** Task brief **
Find each line in the records that contains the string "Cloudbric", and copy those lines out in full.

** Exercise data **
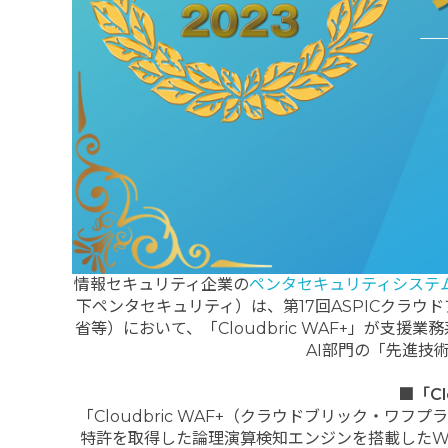
情報セキュリティ企業の
ペンタセキュリティシステ
下ペンタセキュリティ）は、第17回ASPICクラウ
省等）において、「Cloudbric WAF+」が支援業務系
AI部門の「先進技
■「Cl
「Cloudbric WAF+（クラウドブリック・
特許を取得した論理演算検知エンジンを搭載したWA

** Result of this task **
省等）において、「Cloudbric WAF+」が支援業務系
「Cloudbric WAF+（クラウドブリック・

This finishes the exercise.